== PROVIDED DATA ==

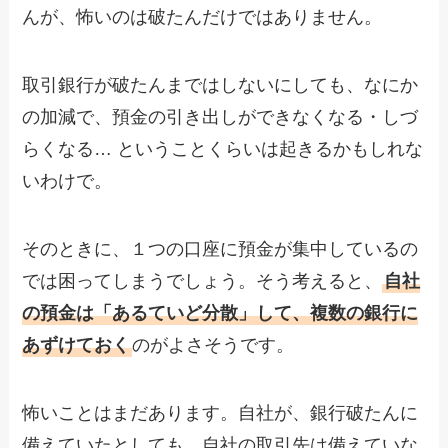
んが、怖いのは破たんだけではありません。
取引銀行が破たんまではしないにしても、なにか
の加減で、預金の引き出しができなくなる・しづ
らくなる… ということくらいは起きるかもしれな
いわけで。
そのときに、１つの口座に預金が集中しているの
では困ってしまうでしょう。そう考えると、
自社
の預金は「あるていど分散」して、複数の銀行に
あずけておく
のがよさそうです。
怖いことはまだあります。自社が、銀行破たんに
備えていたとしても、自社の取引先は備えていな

===
== PROVIDED DATA ==

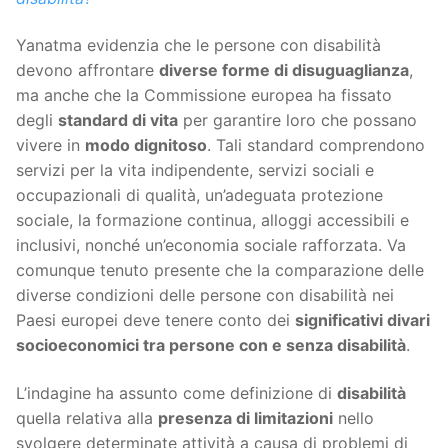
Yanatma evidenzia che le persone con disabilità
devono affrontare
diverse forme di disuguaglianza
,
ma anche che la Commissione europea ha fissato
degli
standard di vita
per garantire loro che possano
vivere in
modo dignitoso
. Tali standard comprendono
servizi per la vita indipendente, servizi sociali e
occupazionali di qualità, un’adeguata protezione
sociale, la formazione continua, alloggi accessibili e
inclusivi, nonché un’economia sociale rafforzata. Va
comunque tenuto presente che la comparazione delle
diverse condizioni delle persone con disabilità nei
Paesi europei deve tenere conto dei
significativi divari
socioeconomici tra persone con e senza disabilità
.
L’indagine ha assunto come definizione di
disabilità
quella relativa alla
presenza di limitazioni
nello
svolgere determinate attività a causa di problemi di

===

EXERCISE DESCRIPTION: Among the lines above, repeat exactly those from the line with "inclusivi, nonché un’economia" to the line with "svolgere determinate attività", counting both ends.

SOLUTION TO THIS TASK:
inclusivi, nonché un’economia sociale rafforzata. Va
comunque tenuto presente che la comparazione delle
diverse condizioni delle persone con disabilità nei
Paesi europei deve tenere conto dei
significativi divari
socioeconomici tra persone con e senza disabilità
.
L’indagine ha assunto come definizione di
disabilità
quella relativa alla
presenza di limitazioni
nello
svolgere determinate attività a causa di problemi di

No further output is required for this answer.